Lightweight Third Party Authentication

When you use the lightweight third party authentication (LTPA) method, the <wsse:BinarySecurityToken> security token is generated. On the request sender side, the security token is generated by invoking a callback handler. On the request receiver side, the security token is validated by a Java™ Authentication and Authorization Service (JAAS) login module.

Important: The information supports Version 5.x applications only that are used with WebSphere® Application Server Version 6.0.x and later. The information does not apply to Version 6 and later applications.

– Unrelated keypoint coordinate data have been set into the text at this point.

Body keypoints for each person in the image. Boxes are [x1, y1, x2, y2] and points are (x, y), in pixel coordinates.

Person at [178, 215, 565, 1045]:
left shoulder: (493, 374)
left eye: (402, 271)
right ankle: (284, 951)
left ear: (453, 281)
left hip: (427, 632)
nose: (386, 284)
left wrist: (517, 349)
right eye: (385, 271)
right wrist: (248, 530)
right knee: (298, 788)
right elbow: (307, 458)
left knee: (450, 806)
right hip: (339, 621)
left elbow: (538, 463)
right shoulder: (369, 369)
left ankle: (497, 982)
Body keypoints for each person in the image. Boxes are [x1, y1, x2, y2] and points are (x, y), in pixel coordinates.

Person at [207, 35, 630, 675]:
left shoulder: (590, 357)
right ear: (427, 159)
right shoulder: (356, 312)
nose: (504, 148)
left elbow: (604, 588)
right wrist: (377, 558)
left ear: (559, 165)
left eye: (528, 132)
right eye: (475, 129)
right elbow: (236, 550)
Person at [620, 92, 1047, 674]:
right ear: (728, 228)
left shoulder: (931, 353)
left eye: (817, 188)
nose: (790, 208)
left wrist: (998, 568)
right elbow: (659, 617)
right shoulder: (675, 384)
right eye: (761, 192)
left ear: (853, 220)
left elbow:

The following information describes token generation and token validation operations.

LTPA token generation
The request sender uses a callback handler to generate an LTPA security token. The callback handler returns a security token that is inserted in the SOAP message. Specify the appropriate callback handler in the <LoginBinding> element of the bindings file (ibm-webservicesclient-bnd.xmi). The following callback handler implementation can be used with the LTPA authentication method:
  • com.ibm.wsspi.wssecurity.auth.callback.LTPATokenCallbackHandler

You can add your own callback handlers that implement the javax.security.auth.callback.CallbackHandler property.

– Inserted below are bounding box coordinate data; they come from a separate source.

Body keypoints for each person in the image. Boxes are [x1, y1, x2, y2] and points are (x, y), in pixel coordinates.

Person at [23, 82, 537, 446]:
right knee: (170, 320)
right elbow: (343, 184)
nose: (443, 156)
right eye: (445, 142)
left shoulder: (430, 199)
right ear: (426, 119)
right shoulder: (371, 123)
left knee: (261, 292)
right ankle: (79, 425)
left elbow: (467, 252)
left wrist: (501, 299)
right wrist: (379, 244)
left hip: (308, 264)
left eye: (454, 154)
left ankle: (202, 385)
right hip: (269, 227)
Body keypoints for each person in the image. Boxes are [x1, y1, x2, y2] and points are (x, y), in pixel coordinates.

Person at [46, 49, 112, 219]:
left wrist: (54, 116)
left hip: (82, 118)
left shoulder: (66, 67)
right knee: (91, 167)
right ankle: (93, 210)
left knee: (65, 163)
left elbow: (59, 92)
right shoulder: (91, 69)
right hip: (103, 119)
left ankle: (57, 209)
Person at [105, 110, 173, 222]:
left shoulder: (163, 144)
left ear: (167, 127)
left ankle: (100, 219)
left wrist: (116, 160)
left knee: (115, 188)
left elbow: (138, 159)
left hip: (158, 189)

When using the LTPA authentication method (or any authentication method other than BasicAuth, Signature or IDAssertion), the TokenValueType attribute of the <LoginBinding> element in the bindings file (ibm-webservicesclient-bnd.xmi) must be specified. The values to use for the LTPA TokenValueType attribute are:
  • uri="http://www.ibm.com/websphere/appserver/tokentype/5.0.2"
  • localName="LTPA"
LTPA token validation
The request receiver retrieves the LTPA security token from the SOAP message and validates the message using a JAAS login module. The <wsse:BinarySecurityToken> security token is used to perform the validation. If the validation is successful, the login module returns a JAAS Subject. Subsequently, this Subject is set as the identity of the running thread. If the validation fails, the request is rejected with a SOAP fault.

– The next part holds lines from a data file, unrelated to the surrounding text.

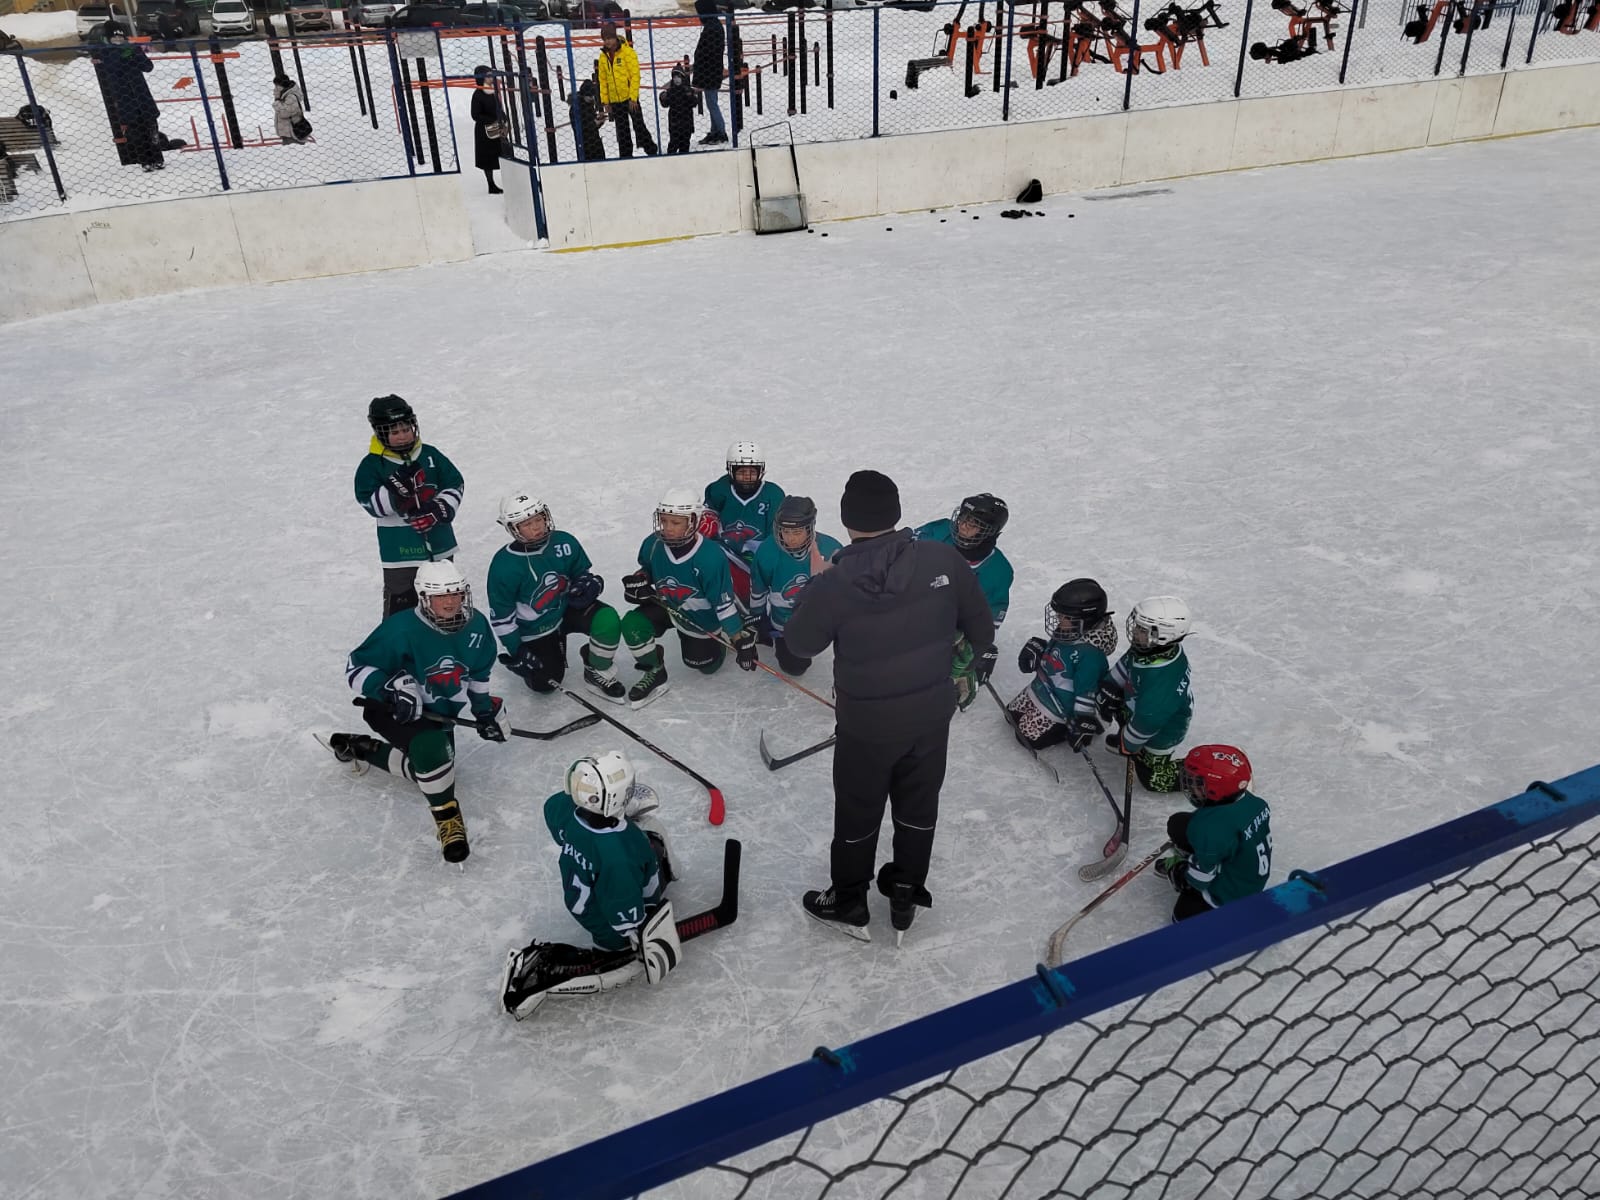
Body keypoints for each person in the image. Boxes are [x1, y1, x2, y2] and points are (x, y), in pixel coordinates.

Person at [784, 470, 995, 944]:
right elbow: (982, 630)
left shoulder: (835, 583)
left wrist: (816, 584)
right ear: (896, 513)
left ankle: (849, 899)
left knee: (858, 812)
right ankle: (904, 891)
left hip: (866, 726)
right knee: (918, 806)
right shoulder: (945, 559)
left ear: (847, 518)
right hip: (929, 719)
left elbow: (798, 645)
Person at [322, 560, 508, 865]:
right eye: (440, 595)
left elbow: (478, 674)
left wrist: (485, 713)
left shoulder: (476, 625)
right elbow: (355, 668)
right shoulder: (401, 629)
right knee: (432, 754)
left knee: (435, 769)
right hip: (393, 710)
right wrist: (389, 688)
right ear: (424, 597)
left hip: (439, 714)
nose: (450, 601)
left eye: (456, 593)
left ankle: (364, 749)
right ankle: (450, 824)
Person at [500, 751, 680, 1019]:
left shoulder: (570, 817)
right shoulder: (620, 851)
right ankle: (612, 948)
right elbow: (621, 899)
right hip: (607, 921)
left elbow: (552, 807)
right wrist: (633, 930)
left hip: (582, 902)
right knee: (652, 847)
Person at [619, 488, 759, 707]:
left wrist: (738, 638)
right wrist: (639, 582)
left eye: (676, 523)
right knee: (632, 624)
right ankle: (654, 670)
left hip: (699, 620)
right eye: (664, 521)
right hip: (667, 605)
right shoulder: (653, 545)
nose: (667, 529)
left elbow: (723, 604)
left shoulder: (710, 557)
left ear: (693, 522)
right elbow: (646, 569)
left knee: (705, 666)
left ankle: (718, 643)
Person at [487, 493, 626, 703]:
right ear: (512, 528)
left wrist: (587, 584)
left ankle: (597, 670)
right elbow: (501, 616)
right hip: (534, 629)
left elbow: (581, 573)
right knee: (545, 684)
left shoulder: (564, 541)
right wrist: (517, 650)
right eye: (526, 524)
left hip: (566, 608)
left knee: (607, 620)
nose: (536, 527)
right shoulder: (503, 565)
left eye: (538, 519)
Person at [353, 395, 465, 619]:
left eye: (406, 429)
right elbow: (368, 502)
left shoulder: (430, 454)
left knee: (444, 597)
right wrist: (393, 493)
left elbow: (455, 482)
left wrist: (439, 509)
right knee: (401, 607)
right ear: (380, 433)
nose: (403, 435)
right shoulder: (373, 465)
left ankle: (447, 644)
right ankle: (398, 650)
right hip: (400, 552)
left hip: (440, 544)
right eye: (394, 432)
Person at [1156, 745, 1272, 921]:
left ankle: (1192, 863)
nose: (1190, 785)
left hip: (1232, 895)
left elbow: (1199, 881)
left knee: (1182, 917)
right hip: (1245, 868)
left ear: (1215, 788)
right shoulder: (1256, 803)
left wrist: (1178, 871)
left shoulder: (1212, 830)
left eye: (1196, 782)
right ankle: (1201, 858)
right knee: (1179, 825)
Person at [1005, 578, 1119, 751]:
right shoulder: (1068, 631)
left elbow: (1086, 691)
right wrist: (1040, 650)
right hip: (1043, 689)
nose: (1058, 619)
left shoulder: (1090, 656)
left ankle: (1064, 729)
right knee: (1010, 716)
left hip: (1064, 707)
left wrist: (1083, 721)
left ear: (1085, 620)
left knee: (1027, 739)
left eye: (1063, 617)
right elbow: (1058, 654)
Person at [1097, 595, 1194, 793]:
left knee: (1153, 778)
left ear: (1164, 635)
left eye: (1142, 629)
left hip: (1164, 730)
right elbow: (1126, 667)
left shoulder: (1163, 677)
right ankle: (1131, 739)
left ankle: (1204, 774)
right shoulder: (1146, 651)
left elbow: (1149, 720)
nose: (1134, 631)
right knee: (1115, 704)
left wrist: (1129, 744)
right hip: (1138, 708)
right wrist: (1109, 687)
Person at [748, 495, 841, 676]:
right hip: (785, 624)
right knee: (795, 667)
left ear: (810, 528)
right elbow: (758, 587)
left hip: (821, 622)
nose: (790, 539)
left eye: (797, 532)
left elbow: (846, 591)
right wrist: (757, 617)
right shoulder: (767, 551)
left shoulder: (832, 549)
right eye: (786, 532)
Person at [914, 493, 1014, 628]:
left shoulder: (999, 571)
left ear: (990, 532)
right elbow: (899, 553)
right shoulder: (938, 531)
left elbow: (988, 621)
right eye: (963, 517)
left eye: (974, 524)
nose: (963, 526)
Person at [703, 440, 785, 560]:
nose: (747, 476)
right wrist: (709, 517)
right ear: (731, 471)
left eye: (752, 472)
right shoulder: (720, 489)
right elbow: (709, 514)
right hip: (726, 553)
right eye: (741, 472)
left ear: (760, 471)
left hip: (760, 556)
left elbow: (776, 534)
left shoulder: (773, 495)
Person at [96, 23, 163, 171]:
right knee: (136, 132)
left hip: (142, 95)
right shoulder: (106, 52)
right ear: (108, 38)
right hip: (125, 99)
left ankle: (158, 158)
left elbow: (148, 67)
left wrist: (134, 54)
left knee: (152, 129)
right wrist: (121, 56)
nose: (118, 39)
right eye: (115, 37)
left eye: (121, 36)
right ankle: (145, 161)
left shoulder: (133, 48)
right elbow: (112, 69)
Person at [595, 23, 657, 158]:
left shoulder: (628, 52)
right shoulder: (603, 57)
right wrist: (605, 101)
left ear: (615, 37)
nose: (607, 41)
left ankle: (651, 150)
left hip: (630, 98)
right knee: (622, 131)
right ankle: (626, 157)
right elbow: (602, 80)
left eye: (609, 38)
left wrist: (633, 97)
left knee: (639, 126)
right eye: (605, 39)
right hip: (615, 101)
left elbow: (635, 76)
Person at [691, 0, 729, 146]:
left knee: (712, 103)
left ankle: (721, 132)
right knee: (712, 102)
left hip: (710, 71)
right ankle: (715, 131)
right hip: (710, 70)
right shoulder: (713, 25)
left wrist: (700, 66)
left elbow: (709, 52)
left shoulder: (712, 27)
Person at [470, 65, 505, 194]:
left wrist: (503, 117)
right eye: (488, 75)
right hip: (484, 132)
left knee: (503, 154)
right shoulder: (478, 94)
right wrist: (491, 119)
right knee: (487, 159)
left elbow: (498, 108)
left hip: (497, 128)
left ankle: (508, 180)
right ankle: (491, 184)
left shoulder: (491, 91)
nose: (491, 78)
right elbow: (475, 115)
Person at [658, 62, 697, 155]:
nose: (676, 79)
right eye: (674, 76)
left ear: (682, 77)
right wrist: (662, 97)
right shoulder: (670, 91)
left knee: (685, 145)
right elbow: (665, 104)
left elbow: (694, 103)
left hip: (686, 122)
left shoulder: (687, 89)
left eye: (678, 76)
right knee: (673, 144)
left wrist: (691, 96)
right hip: (674, 123)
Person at [272, 73, 308, 145]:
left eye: (276, 86)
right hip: (288, 133)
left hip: (292, 134)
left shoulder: (290, 97)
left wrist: (277, 102)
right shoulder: (284, 95)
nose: (275, 88)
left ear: (281, 86)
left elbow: (285, 113)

The appropriate JAAS login configuration to use is specified in the bindings file <LoginMapping> element. Default bindings specified in the ws-security.xml file, but these can be overridden using the application-specific ibm-webservices-bnd.xmi file. The configuration information consists of a CallbackHandlerFactory, a ConfigName and a TokenValueType attribute. The CallbackHandlerFactory specifies the name of a class to use to create the JAAS CallbackHandler object. A CallbackHandlerFactory implementation is provided (com.ibm.wsspi.wssecurity.auth.callback.WSCallbackHandlerFactoryImpl). The ConfigName attribute specifies a JAAS configuration name entry. The Web Services Security run time first searches the security.xml file for a matching entry and if a matching entry is not found, the run time searches the wsjaas.conf file. A default configuration entry suitable for the LTPA authentication method is provided (WSLogin). An appropriate TokenValueType element is located in the LTPA LoginMapping section of the default ws-security.xml file.